- Stored records
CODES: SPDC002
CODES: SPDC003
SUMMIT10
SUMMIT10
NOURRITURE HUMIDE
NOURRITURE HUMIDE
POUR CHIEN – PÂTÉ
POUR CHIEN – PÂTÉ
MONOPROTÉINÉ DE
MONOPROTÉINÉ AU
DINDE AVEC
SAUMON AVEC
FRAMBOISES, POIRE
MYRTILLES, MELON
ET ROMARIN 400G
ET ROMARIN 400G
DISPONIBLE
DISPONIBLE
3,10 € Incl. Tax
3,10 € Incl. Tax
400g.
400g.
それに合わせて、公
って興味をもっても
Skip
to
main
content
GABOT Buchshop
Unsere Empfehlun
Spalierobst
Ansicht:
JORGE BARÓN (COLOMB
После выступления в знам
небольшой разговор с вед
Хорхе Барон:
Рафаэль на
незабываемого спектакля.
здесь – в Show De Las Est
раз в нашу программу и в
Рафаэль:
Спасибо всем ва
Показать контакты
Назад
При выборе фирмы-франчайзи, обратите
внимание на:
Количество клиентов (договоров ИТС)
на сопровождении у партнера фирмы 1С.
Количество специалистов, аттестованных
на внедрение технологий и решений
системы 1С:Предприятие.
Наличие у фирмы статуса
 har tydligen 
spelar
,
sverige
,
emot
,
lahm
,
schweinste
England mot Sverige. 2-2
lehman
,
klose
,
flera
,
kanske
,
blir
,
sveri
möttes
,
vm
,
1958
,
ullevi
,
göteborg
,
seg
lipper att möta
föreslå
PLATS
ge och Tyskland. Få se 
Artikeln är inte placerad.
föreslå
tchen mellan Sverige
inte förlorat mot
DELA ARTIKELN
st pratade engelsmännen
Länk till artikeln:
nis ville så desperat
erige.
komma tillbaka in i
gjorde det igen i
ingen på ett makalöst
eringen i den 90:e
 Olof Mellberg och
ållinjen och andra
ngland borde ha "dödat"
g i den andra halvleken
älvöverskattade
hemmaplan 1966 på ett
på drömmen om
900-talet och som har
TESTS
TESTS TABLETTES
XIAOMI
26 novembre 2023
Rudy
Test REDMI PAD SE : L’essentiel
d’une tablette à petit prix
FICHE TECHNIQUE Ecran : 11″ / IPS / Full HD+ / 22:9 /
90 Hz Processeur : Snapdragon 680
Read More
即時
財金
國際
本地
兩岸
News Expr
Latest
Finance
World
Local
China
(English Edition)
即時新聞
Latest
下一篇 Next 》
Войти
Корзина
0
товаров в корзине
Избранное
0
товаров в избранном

- TO-DO ITEM
Render the entries as a numbered list with blank lines omitted, starting at the first line and ending after the line that contains "älvöverskattade".

- WRITTEN ANSWER
1. CODES: SPDC002
2. CODES: SPDC003
3. SUMMIT10
4. SUMMIT10
5. NOURRITURE HUMIDE
6. NOURRITURE HUMIDE
7. POUR CHIEN – PÂTÉ
8. POUR CHIEN – PÂTÉ
9. MONOPROTÉINÉ DE
10. MONOPROTÉINÉ AU
11. DINDE AVEC
12. SAUMON AVEC
13. FRAMBOISES, POIRE
14. MYRTILLES, MELON
15. ET ROMARIN 400G
16. ET ROMARIN 400G
17. DISPONIBLE
18. DISPONIBLE
19. 3,10 € Incl. Tax
20. 3,10 € Incl. Tax
21. 400g.
22. 400g.
23. それに合わせて、公
24. って興味をもっても
25. Skip
26. to
27. main
28. content
29. GABOT Buchshop
30. Unsere Empfehlun
31. Spalierobst
32. Ansicht:
33. JORGE BARÓN (COLOMB
34. После выступления в знам
35. небольшой разговор с вед
36. Хорхе Барон:
37. Рафаэль на
38. незабываемого спектакля.
39. здесь – в Show De Las Est
40. раз в нашу программу и в
41. Рафаэль:
42. Спасибо всем ва
43. Показать контакты
44. Назад
45. При выборе фирмы-франчайзи, обратите
46. внимание на:
47. Количество клиентов (договоров ИТС)
48. на сопровождении у партнера фирмы 1С.
49. Количество специалистов, аттестованных
50. на внедрение технологий и решений
51. системы 1С:Предприятие.
52. Наличие у фирмы статуса
53.  har tydligen 
54. spelar
55. ,
56. sverige
57. ,
58. emot
59. ,
60. lahm
61. ,
62. schweinste
63. England mot Sverige. 2-2
64. lehman
65. ,
66. klose
67. ,
68. flera
69. ,
70. kanske
71. ,
72. blir
73. ,
74. sveri
75. möttes
76. ,
77. vm
78. ,
79. 1958
80. ,
81. ullevi
82. ,
83. göteborg
84. ,
85. seg
86. lipper att möta
87. föreslå
88. PLATS
89. ge och Tyskland. Få se 
90. Artikeln är inte placerad.
91. föreslå
92. tchen mellan Sverige
93. inte förlorat mot
94. DELA ARTIKELN
95. st pratade engelsmännen
96. Länk till artikeln:
97. nis ville så desperat
98. erige.
99. komma tillbaka in i
100. gjorde det igen i
101. ingen på ett makalöst
102. eringen i den 90:e
103.  Olof Mellberg och
104. ållinjen och andra
105. ngland borde ha "dödat"
106. g i den andra halvleken
107. älvöverskattade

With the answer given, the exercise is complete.